Designing a system to handle a real‐time vote during a Super Bowl commercial—30 million votes cast in maybe 30 seconds (≈1 million votes/sec!)—requires careful attention to scalability, low latency, and resiliency. Here’s one possible end-to-end architecture:
1. Traffic Profile & SLAs
- Peak write load: 30 M votes over 30 s → ~1 M requests/sec.
- Read load: viewers want instant percentage updates (e.g. every 1–2 s).
- Latency target: end‐to‐end vote confirmation <100 ms; dashboard update <1 s.
2. Ingestion Layer
- Global DNS + CDN (e.g. CloudFront, Fastly)
- Direct users to the nearest edge PoP.
- API Gateway / Load Balancer
- Autoscaling fleet of stateless vote‐receiving endpoints (e.g. Kubernetes pods, AWS Lambda).
- Client SDK with Retry / Idempotency Key
- Attach a unique client vote-ID to avoid duplicate counting on retry.
3. Stream Buffering
- Managed streaming system (e.g. Kafka, AWS Kinesis, Google Pub/Sub) sits behind the API layer.

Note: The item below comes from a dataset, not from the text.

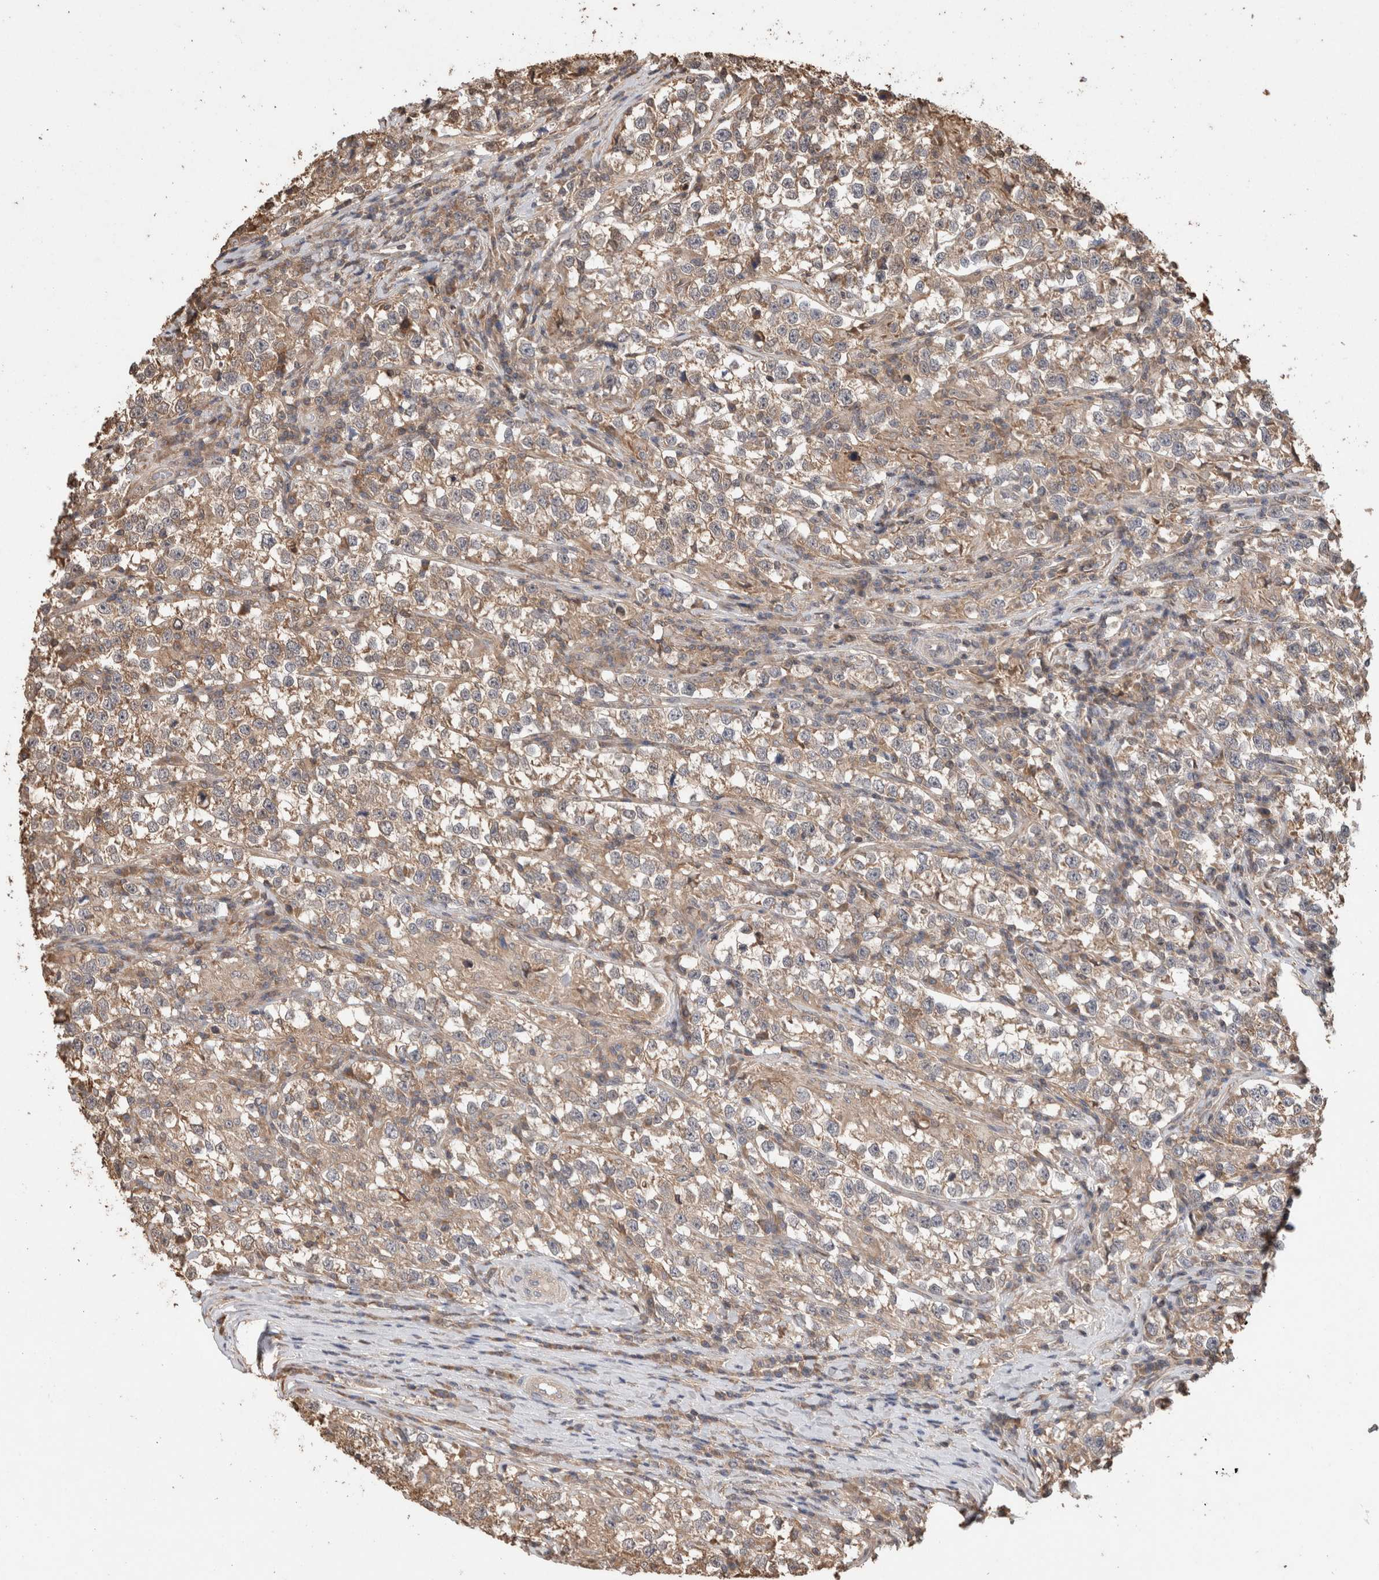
{"staining": {"intensity": "weak", "quantity": ">75%", "location": "cytoplasmic/membranous"}, "tissue": "testis cancer", "cell_type": "Tumor cells", "image_type": "cancer", "snomed": [{"axis": "morphology", "description": "Normal tissue, NOS"}, {"axis": "morphology", "description": "Seminoma, NOS"}, {"axis": "topography", "description": "Testis"}], "caption": "About >75% of tumor cells in testis cancer (seminoma) reveal weak cytoplasmic/membranous protein staining as visualized by brown immunohistochemical staining.", "gene": "TRIM5", "patient": {"sex": "male", "age": 43}}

- Vote‐POST → enqueue onto partitioned stream (partition by region or by vote option).
- Automatically handles back‐pressure and smooths burstiness.
4. Real-Time Aggregation
- Stream Processing (e.g. Kafka Streams, Flink, Kinesis Data Analytics)

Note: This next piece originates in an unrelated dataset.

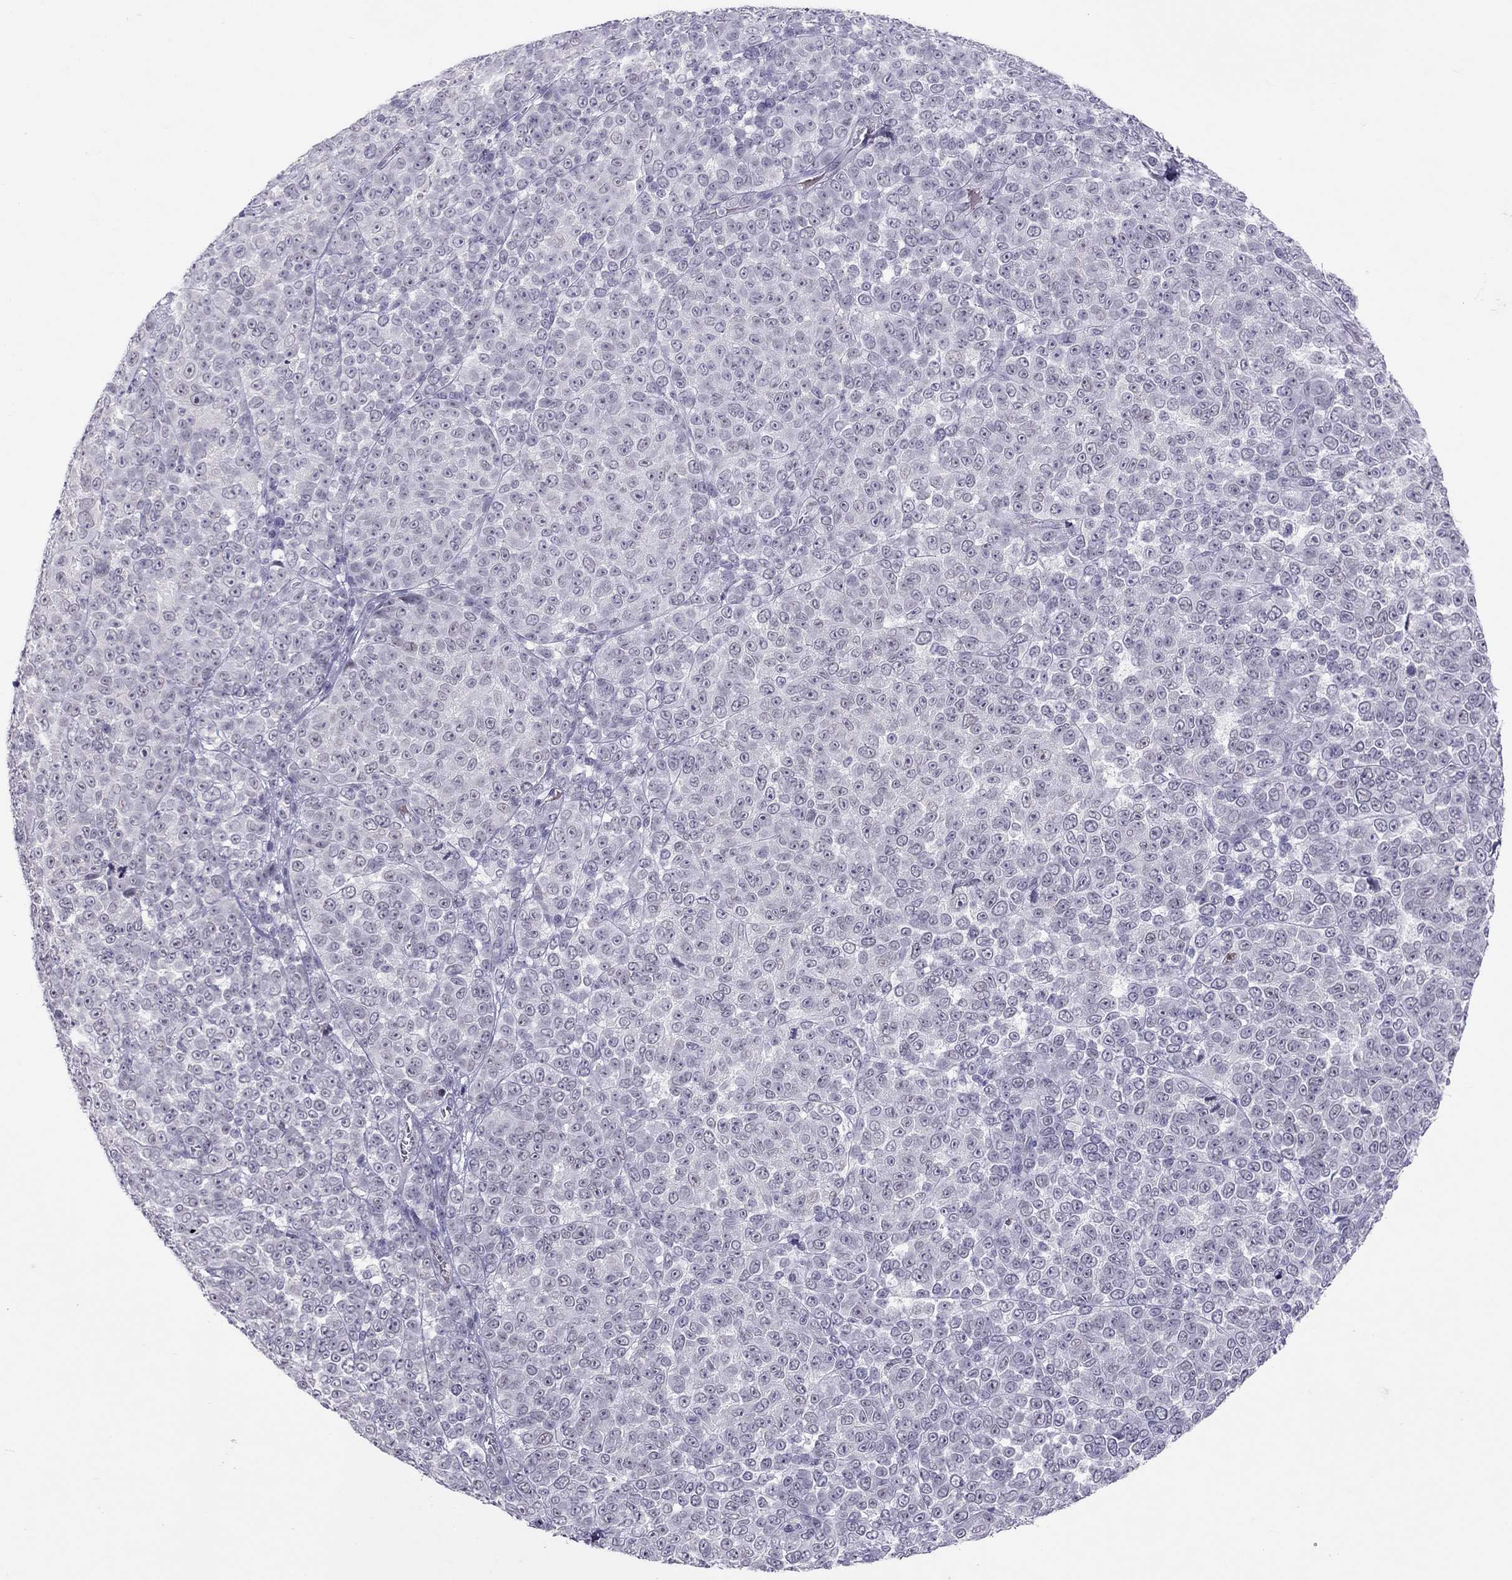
{"staining": {"intensity": "negative", "quantity": "none", "location": "none"}, "tissue": "melanoma", "cell_type": "Tumor cells", "image_type": "cancer", "snomed": [{"axis": "morphology", "description": "Malignant melanoma, NOS"}, {"axis": "topography", "description": "Skin"}], "caption": "A high-resolution image shows immunohistochemistry staining of melanoma, which reveals no significant expression in tumor cells. (DAB immunohistochemistry, high magnification).", "gene": "JHY", "patient": {"sex": "female", "age": 95}}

- Windowed aggregations over 1–2 s hops.
- Maintain running counters for “green” vs. “blue”.
- In-Memory Cache (e.g. Redis, ElastiCache)
- Write aggregates every second into a highly available, in-memory store keyed by time‐window & option.
5. Persistent Storage
- Time-series database (e.g. DynamoDB with TTLs, InfluxDB, Bigtable)
- Write final aggregate for each interval (e.g. every 5 s) for historical playback and post-game analysis.
- Enable ad-hoc queries: “What was the vote split at second 15?”
6. Front-End Dashboard / Mobile App
- WebSocket or Server-Sent Events
- Clients subscribe to a “vote stream” channel.
- Push updated percentages every 1–2 s.
- Graceful degradation
- If WS fails, fallback to polling a REST endpoint that returns the latest vote percentages.
7. Autoscaling & Resiliency
- Autoscale ingestion pods or serverless functions to ≥2× expected peak.
- Multi-AZ / Multi-Region deployment for split failover.
- Chaos testing before the event (e.g. inject latency, drop pods).
- Circuit breakers / bulkheads to isolate failures (e.g. if Redis is slow, degrade update frequency).
8. Observability & Monitoring
- Metrics: QPS, error rates, processing latency in stream jobs, Redis latency.
- Dashboards: Grafana / CloudWatch showing real-time vote‐rate vs. capacity.
- Alerts on anomalies (e.g. queue backlog >10 s).
Vote-Counting Data Flow (Simplified)
- User taps “Green” → HTTPS POST /vote →
- API Gateway → Ingress pods → Push to Kafka/Kinesis →
- Stream Processor aggregates → writes to Redis →
- WebSocket server reads from Redis → broadcasts to clients
Key Design Considerations
- Idempotency: ensure retries don’t double-count
- Partitioning: evenly distribute load across shards
- Back-pressure: stream buffer absorbs bursts; avoid overwhelming DB
- Latency vs. consistency: eventual consistency is fine for 1–2 s update windows
With this setup you can support 30 M near‐simultaneous votes, provide sub-second feedback to users, and keep the system robust even under the legendary Super Bowl traffic spike.